Evo is the new darling of the American left, however, since he’s an America-hating socialist who came to power without being elected. (Go on, click over to the Nation right now and I’ll bet you can find a glowing article explaining why Evo is “the new face of change in Latin America” or some such.) He’s almost like Che Guevara except slightly less violent and less attractive. It’s ironic, though, when you consider he has just led a putsch designed to (a): nationalize Bolivia’s considerable natural gas reserves, and (b): put himself in charge of the country. Here we have a losing politician deposing a democratic government and angling to usurp a nation’s petroleum reserves — but a genuine oil-for-blood coup is fine by the lefties if the instigator’s ideology checks out.
Behind Evo are more sinister forces. Venezuela’s Hugo Chavez is a big fan (Morales calls him a “personal friend”) and possibly a big donor. Morales has received an award (and possibly money) from Moammar Qaddafi in Libya, according to former president Gonzalo Sanchez de Lozada. (Morales’ carefully phrased non-denial denial is here.) And the violence of his followers has been accelerating: consider the tragic case of a miner who showed up at the Congress building in March 2004 wearing a dynamite-laden suicide vest, which showed a determination that rioting miners formerly eschewed in favor of the “light fuse and get away” school of political expression. The miner, protesting a cut in pension benefits, was tackled by the head of Bolivia’s congressional security and hit the detonator, killing them both and another policeman.
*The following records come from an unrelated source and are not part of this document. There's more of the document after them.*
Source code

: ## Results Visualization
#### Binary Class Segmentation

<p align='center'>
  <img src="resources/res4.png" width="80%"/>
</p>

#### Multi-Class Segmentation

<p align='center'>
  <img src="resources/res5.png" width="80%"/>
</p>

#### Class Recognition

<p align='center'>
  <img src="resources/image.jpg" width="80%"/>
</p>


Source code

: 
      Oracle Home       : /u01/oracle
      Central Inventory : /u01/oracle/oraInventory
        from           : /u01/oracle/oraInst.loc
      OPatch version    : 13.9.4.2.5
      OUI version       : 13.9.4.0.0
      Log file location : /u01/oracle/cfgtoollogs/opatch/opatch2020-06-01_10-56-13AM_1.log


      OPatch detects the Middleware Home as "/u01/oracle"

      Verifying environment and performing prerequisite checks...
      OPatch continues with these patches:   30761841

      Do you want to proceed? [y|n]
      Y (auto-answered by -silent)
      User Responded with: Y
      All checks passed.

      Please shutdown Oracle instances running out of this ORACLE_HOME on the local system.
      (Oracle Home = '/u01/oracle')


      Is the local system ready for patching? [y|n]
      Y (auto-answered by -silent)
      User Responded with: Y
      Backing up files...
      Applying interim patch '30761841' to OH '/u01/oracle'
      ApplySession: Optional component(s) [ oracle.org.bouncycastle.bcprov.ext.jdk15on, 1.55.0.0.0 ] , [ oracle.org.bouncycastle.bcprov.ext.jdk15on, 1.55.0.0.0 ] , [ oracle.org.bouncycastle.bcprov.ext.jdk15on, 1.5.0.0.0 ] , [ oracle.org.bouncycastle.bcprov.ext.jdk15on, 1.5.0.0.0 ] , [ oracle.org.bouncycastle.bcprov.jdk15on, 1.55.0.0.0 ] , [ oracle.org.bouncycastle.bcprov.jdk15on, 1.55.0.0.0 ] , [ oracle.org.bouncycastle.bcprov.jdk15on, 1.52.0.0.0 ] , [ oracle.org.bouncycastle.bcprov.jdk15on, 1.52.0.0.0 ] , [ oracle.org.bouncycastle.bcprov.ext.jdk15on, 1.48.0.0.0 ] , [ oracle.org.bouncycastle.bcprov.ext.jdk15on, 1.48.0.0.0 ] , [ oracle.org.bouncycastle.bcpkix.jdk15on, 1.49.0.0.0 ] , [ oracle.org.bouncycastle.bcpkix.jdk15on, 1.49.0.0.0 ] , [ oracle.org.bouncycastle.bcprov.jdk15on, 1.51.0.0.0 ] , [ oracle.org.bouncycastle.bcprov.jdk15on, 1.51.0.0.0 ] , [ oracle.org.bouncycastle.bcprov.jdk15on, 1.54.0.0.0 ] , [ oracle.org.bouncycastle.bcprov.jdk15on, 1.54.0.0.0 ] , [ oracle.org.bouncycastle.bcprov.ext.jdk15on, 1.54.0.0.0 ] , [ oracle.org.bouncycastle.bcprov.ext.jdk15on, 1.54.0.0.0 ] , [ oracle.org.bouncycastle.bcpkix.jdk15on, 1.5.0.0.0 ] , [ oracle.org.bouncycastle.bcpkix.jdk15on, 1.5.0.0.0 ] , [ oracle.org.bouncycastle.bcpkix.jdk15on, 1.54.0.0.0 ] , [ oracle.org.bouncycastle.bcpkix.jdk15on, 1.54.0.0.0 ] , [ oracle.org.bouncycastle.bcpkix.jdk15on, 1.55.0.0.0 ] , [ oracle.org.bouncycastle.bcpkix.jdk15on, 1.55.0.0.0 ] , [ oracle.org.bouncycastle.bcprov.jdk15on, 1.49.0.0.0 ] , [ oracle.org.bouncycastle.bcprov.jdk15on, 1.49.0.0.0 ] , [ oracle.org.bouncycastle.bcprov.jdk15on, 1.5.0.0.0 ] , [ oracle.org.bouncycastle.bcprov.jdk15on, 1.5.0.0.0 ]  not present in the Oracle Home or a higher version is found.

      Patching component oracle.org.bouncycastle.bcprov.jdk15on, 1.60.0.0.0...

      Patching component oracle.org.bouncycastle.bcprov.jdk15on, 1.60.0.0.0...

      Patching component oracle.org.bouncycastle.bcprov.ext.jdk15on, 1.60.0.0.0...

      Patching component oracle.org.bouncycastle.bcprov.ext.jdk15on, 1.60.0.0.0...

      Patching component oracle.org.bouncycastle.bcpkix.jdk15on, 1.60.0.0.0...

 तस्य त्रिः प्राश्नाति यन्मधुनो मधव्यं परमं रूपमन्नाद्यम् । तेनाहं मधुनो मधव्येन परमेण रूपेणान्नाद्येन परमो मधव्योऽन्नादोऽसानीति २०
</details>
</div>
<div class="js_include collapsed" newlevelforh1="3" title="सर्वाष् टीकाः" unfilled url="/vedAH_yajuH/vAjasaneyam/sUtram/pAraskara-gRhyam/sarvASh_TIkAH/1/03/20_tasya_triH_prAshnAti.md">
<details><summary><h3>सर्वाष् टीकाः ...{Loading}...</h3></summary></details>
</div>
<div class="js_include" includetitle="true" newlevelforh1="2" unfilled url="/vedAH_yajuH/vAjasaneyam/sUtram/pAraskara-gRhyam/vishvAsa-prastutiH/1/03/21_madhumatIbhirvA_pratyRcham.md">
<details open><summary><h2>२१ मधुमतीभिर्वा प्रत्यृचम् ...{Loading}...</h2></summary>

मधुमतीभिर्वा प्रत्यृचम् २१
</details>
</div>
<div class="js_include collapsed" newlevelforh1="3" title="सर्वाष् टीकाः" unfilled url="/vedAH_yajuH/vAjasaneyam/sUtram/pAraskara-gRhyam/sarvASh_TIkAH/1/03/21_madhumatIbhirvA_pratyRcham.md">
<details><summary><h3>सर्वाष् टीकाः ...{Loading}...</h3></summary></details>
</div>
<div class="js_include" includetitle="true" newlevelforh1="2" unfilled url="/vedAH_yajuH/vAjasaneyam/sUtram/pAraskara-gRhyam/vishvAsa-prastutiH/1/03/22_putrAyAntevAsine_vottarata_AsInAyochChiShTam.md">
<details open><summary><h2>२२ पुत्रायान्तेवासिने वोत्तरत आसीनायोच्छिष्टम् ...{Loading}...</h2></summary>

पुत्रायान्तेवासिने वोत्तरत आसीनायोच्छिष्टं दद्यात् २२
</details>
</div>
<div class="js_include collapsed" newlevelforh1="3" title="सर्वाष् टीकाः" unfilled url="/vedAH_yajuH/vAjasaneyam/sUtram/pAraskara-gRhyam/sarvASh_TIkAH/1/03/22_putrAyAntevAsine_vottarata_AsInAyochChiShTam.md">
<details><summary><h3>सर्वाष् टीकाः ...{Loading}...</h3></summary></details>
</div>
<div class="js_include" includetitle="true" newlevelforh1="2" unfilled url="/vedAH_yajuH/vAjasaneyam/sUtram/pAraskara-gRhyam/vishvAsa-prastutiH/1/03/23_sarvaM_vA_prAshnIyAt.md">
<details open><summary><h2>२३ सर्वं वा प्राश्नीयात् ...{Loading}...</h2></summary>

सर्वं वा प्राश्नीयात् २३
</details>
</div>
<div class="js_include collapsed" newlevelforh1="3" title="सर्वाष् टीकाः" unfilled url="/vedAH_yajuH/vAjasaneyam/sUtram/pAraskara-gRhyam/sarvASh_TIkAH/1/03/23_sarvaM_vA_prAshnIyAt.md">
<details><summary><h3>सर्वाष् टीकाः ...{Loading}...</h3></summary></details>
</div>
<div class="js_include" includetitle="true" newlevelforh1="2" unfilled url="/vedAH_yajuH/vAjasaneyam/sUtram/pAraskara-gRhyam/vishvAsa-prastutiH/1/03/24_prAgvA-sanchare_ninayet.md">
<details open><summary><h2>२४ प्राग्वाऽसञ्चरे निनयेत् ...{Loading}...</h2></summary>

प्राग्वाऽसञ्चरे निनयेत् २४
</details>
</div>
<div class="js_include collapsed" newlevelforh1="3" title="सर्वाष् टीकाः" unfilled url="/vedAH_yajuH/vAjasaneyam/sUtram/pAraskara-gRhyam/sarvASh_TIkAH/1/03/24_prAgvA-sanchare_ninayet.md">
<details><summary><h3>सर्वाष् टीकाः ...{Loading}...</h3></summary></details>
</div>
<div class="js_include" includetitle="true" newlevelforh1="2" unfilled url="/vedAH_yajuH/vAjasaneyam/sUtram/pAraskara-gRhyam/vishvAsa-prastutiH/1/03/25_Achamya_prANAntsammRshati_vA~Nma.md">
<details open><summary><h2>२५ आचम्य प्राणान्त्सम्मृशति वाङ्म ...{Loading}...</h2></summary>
MY COMPADRES ARE THEMSELVES not exactly opposed to some of Evo’s ideas (we don’t talk politics, and in case things get ugly where they are I’ve avoided linking my name to theirs), but they understand that their fortunes and those of Bolivia’s tourism industry — one of a very few prospects for growth in a struggling economy — are doomed by political violence. Their plans and dreams — modest dreams though they are, of a tiny independent business literally built with their own hands — are as nothing against the tide of outrage that demands leveling and vengeance. This time, though, even the resignation of the President has not placated the revolutionaries and the riots continue.
Bolivia’s newspaper La Prensa calls the political sabotage of La Paz’s aqueduct an act of terrorism. And in the original sense of the word, as Edmund Burke applied it to the French Revolution, they are probably right. This is mob rule, fueled by resentment and ideology. This is anarchy.
Things were looking hopeful for Bolivia when I was there in 2001; the illegal coca crop was in remission, and economic liberalization and legal reforms were proceeding apace. Since then I have watched it spiral into misery. As with a friend suffering from an addiction, there is little we can do but pray and watch as the country makes a series of bad, self-destructive choices, helped by false friends along its path toward a miserable end.
Today I will join several of my fellow Californians in line at Western Union in a time-honored West Coast tradition: wiring money to Latin America. I can spare a little to make sure my goddaughter gets some school clothes and medical care, and maybe to help her parents through the hard times. But I’m afraid they’re all going to be hard times, for quite some time to come.